- **What the task requires**
Counting only lines that contain the string "daemon", how many are there in the data? Say the number alone.

- **Data**
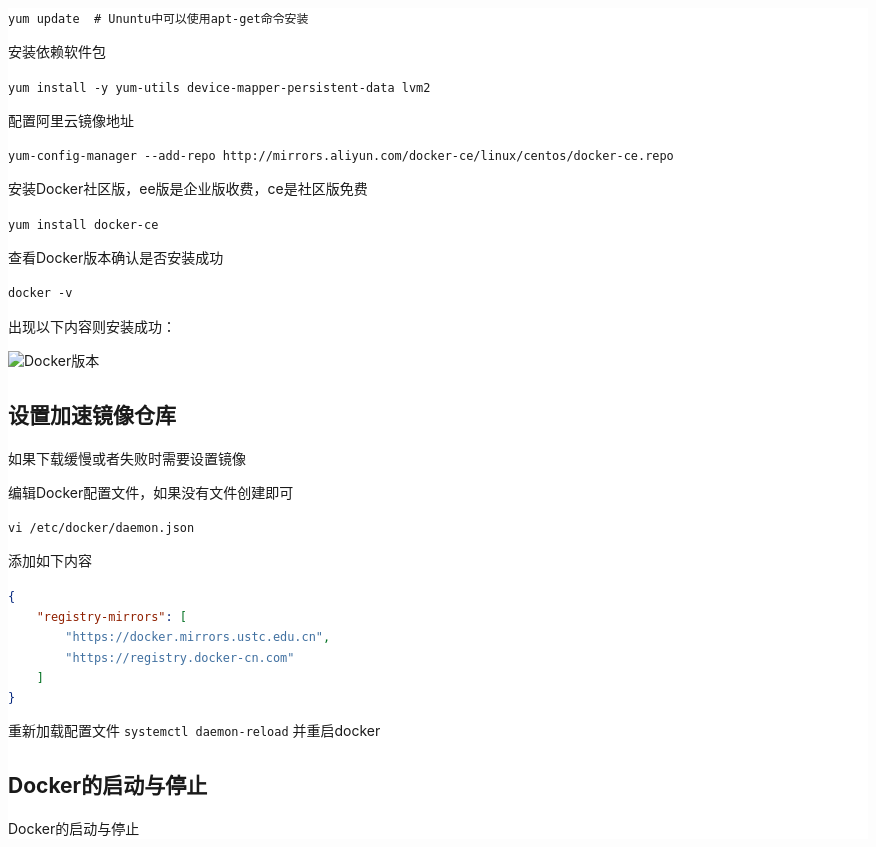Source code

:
 ```text
yum update	# Ununtu中可以使用apt-get命令安装
```

安装依赖软件包

```text
yum install -y yum-utils device-mapper-persistent-data lvm2
```

配置阿里云镜像地址

```text
yum-config-manager --add-repo http://mirrors.aliyun.com/docker-ce/linux/centos/docker-ce.repo
```

安装Docker社区版，ee版是企业版收费，ce是社区版免费

```text
yum install docker-ce
```

查看Docker版本确认是否安装成功

```text
docker -v
```

出现以下内容则安装成功：

![Docker版本](https://img-blog.csdnimg.cn/20201109093728793.png#pic_center)

##  设置加速镜像仓库

<div id="speedup"/>

如果下载缓慢或者失败时需要设置镜像

编辑Docker配置文件，如果没有文件创建即可

```text
vi /etc/docker/daemon.json
```

添加如下内容

```json
{
    "registry-mirrors": [
        "https://docker.mirrors.ustc.edu.cn",
        "https://registry.docker-cn.com"
    ]
}
```

重新加载配置文件 `systemctl daemon-reload` 并重启docker

##  Docker的启动与停止

Docker的启动与停止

- **Answer to the exercise**
2